Understanding that listening to God’s call, allowing me the privilege of deciding that His will is mine, certainly makes this junction easier and less stressful. But no less important.

The call this time will not uproot my family nor even require a move. It just requires obedience and taking each indicated step one at a time.

I speak with so many that are in their late 50s and 60s who are looking forward to that time of transition called retirement by some. Some are nervous, some are oblivious, and some are excited about the journey ahead. For most, the realization that the journey ahead may encompass 30 years is a bit of a shock. “30 years is a long time!” is the normal response to that realization. The most common observation made is, “I haven’t figured it out yet”, or, “I really don’t know.”

We can easily understand and highlight life’s junction that occurs during the 60s. It is helpful to realize that there will most likely be at least two more major points of transition still ahead, not just the one that occurs in our 60s. Coupled with the anxiety of transition, we’d like to get our lives figured out and then just get on with it. It just does not work that way.

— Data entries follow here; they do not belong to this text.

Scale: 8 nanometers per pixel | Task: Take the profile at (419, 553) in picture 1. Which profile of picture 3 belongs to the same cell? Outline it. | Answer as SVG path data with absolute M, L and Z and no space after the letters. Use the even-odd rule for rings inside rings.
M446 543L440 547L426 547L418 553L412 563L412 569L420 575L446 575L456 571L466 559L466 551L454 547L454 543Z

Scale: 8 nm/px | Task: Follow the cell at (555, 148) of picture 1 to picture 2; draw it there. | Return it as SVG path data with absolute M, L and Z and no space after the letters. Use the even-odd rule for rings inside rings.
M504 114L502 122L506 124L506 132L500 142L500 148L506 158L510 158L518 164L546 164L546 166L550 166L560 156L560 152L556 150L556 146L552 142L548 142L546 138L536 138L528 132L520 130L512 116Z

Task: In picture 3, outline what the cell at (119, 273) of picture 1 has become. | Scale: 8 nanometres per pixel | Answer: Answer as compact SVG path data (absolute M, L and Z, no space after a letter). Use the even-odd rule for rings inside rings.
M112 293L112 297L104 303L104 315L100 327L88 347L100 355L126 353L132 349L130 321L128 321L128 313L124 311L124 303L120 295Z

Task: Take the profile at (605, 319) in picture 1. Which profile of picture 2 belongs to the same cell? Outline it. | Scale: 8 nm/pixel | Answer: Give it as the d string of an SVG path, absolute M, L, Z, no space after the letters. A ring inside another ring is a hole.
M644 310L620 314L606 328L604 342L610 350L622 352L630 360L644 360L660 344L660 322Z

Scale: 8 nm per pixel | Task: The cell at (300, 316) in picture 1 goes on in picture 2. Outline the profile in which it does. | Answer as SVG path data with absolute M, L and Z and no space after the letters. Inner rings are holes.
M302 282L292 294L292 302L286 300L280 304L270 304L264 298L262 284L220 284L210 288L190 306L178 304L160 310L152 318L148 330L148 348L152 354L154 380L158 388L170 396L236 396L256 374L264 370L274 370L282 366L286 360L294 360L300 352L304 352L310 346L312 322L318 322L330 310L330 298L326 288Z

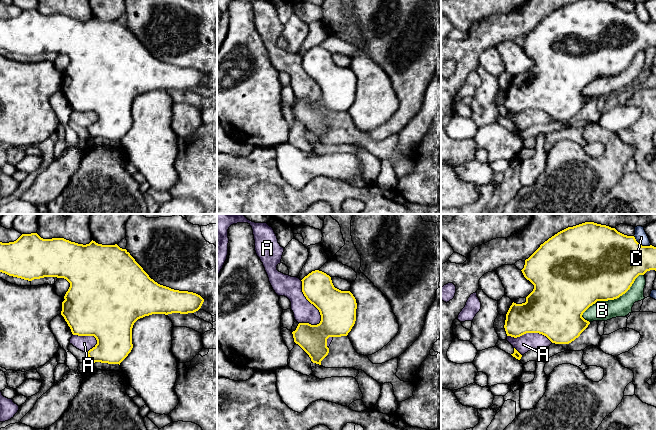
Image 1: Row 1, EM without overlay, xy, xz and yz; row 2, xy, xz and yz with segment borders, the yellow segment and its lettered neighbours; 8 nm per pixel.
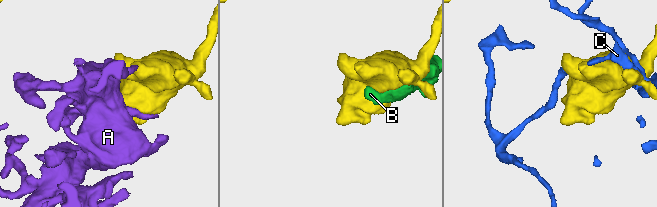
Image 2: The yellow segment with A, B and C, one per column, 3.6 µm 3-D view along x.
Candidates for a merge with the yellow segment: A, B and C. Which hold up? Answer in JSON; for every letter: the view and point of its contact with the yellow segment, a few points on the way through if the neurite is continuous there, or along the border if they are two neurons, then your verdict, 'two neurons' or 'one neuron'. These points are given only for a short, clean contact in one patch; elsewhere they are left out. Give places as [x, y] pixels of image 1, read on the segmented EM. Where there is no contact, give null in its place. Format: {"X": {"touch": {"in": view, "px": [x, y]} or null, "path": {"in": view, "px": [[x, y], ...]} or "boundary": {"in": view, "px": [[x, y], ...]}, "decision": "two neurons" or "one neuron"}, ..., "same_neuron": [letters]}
{"A": {"touch": {"in": "xz", "px": [311, 303]}, "decision": "two neurons"}, "B": {"touch": {"in": "yz", "px": [613, 299]}, "decision": "two neurons"}, "C": {"touch": {"in": "yz", "px": [641, 245]}, "decision": "two neurons"}, "same_neuron": []}

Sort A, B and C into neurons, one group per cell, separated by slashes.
A / B / C

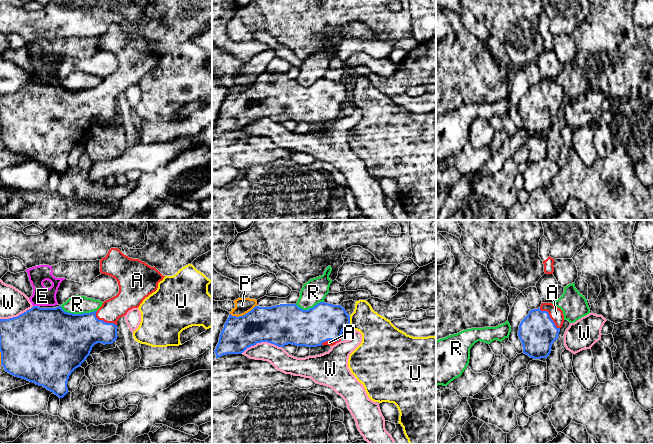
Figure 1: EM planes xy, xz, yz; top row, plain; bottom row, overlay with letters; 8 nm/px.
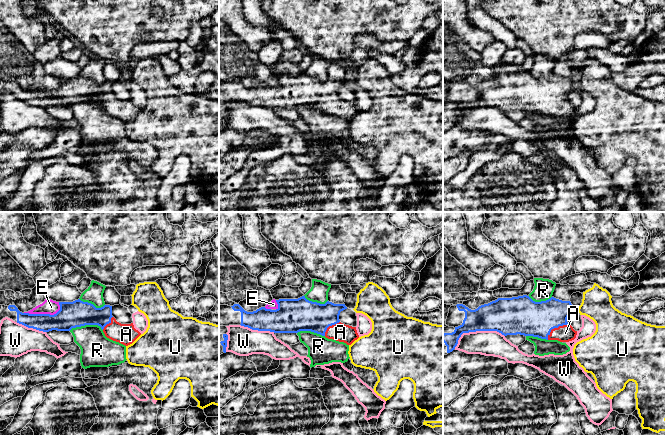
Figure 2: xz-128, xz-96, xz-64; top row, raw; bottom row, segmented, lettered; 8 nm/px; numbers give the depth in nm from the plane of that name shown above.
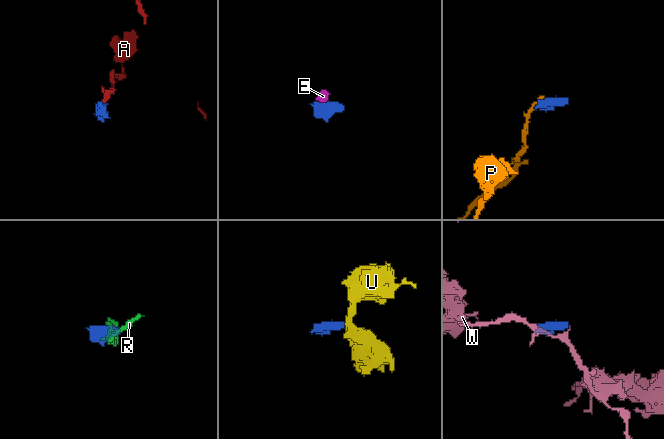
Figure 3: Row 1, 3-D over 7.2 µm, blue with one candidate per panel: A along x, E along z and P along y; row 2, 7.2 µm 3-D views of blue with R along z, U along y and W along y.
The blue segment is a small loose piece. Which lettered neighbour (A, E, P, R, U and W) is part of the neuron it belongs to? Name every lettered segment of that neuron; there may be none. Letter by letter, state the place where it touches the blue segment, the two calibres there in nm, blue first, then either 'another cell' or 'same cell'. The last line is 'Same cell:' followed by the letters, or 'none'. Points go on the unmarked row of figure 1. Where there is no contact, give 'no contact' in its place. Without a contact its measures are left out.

It makes sense then to develop some skills at navigating those intersections.

Of knowing how to recognize which track to take and what it’s going to require of you when you take it.

God uses these changes to help direct our lives. Being in tune with his plan for your life, at each stage and during each transition is important. When we are in tune it gets easier. When we are not, it gets harder.

This reminds me again of the seat mate on a recent flight. When asked what he had done during the prior 6 years of retirement, his answer was “Nothing with meaning!”

Think about your life’s next junction. Hopefully you too will have a Whitefish train station where you can pause, reflect, listen and decide.

Oh yes, my junction: God is calling me to reduce the number of things I am doing, and to focus on just three: serving Envoy Financial as CEO and expanding the number of lives touched by the ministry, bringing the message of the Retirement Reformation, changing the way we think and act during the last 30 years of life, and encouraging the growth of Business for Ministry, a key to the future funding of many ministries.

When I write it down, it still seems like a lot. So, I’ll keep listening. I may even take another trip back to Whitefish. Want to join me?